Limitations and strengths

Despite a large amount of research on the measurement and validity of health related QoL, there have only been a handful of studies on factors associated with QoL [12, 34]. The present study attempted to address this issue by examining two well-characterised populations. By performing a cross-cultural comparison, we attempted to further establish the correlation between certain selected variables and QoL. To our knowledge, our study is the first of its kind to investigate determinants of QoL using the standardised SF-36 questionnaire while taking into account other covariates in a cross-cultural setting. Beyond this, different limitations in the present study warrant consideration.
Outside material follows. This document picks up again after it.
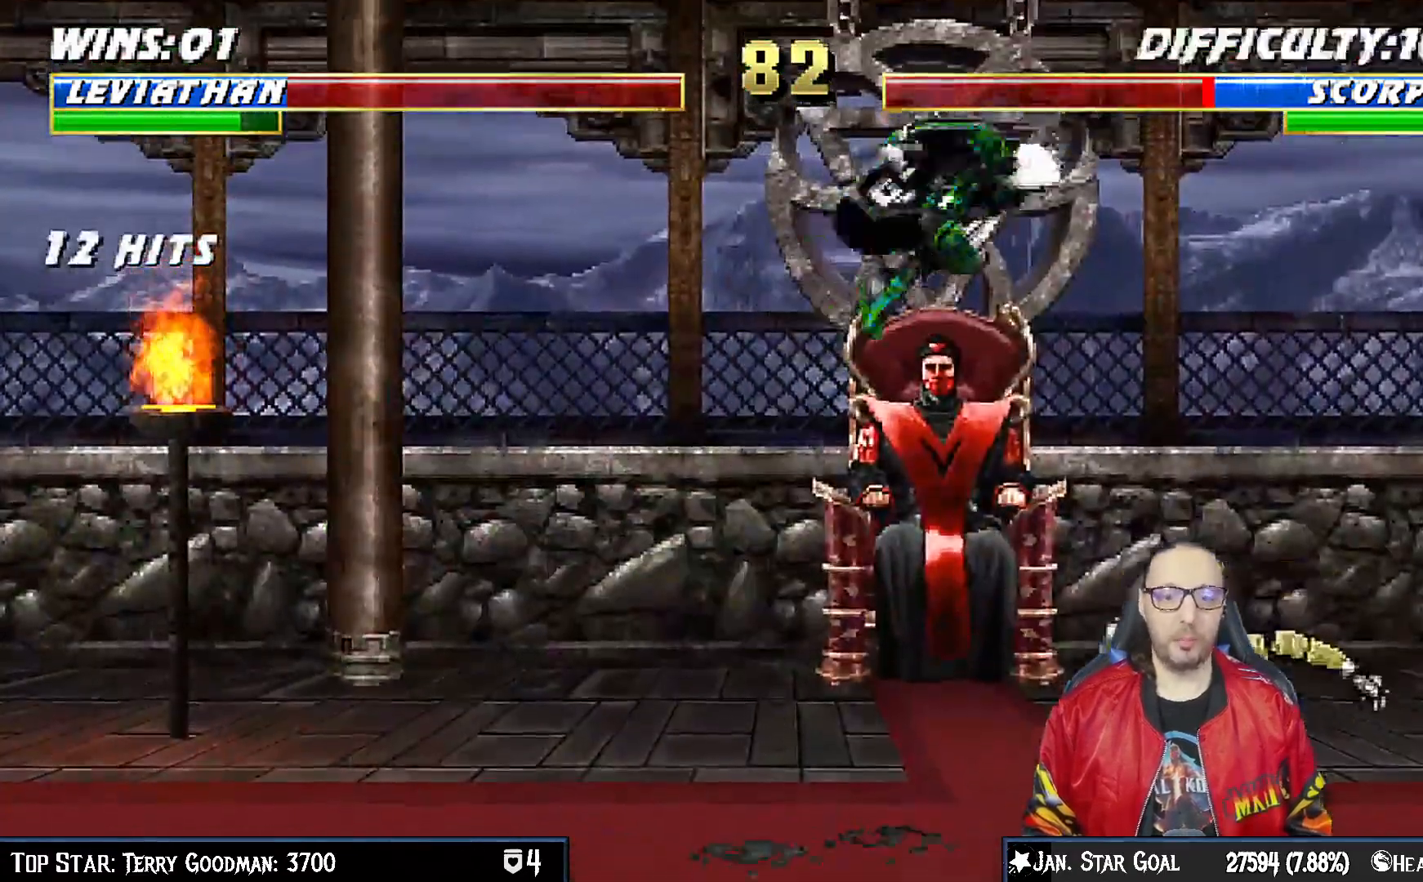
{"dt_ms": 500, "buttons": ["SQUARE", "L1", "DPAD_DOWN"], "left_stick": "center", "right_stick": "center", "events": [[200, "DPAD_RIGHT", "up"], [250, "DPAD_UP", "up"], [300, "SQUARE", "down"], [333, "DPAD_DOWN", "down"], [400, "SQUARE", "up"], [483, "SQUARE", "down"]]}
Firstly, while the cross-cultural design of this study allowed us to examine the associations between QoL and multiple factors, it does not allow us to establish the causality and temporality of the observed relationships. Secondly, both samples were also limited to Caucasians, and originated from developed western societies; which might reduce the generalizability of our findings to different ethnic backgrounds and socio-economic settings. Thirdly, although we have included a comprehensive range of factors associated with QoL, additional key factors (e.g. stress, social support, job satisfaction, social integration, personality) have not been measured in both of these samples, and we were not able to compare them between our included populations. Fourthly, given the cross-sectional nature of the study, it is not possible to disentangle the chronological order or causal nature of the associations found, nor to fully understand the effects of cumulative experience of factors evaluated across the lifecourse. Lastly, questions asked in both studies varied slightly which might lead to discrepancies, challenging the comparability of the two populations.


In conclusion, consistent findings from this cross-cultural comparison between two populations from the UK and US corroborate the multifaceted nature of measures of QoL. Increasing age was associated with poorer physical health but with higher mental health scores. Lifestyle and co-morbidity factors mainly affected the physical health component and had little impact on the mental health component. These are novel findings that warrant further consideration and suggest additional aspects to consider when trying to improve or maintain the QoL of a population. Beyond our results, larger evaluations and comparisons in different populations are warranted to better understand crucial factors impacting QoL, factors that could be targeted to improve health outcomes in populations.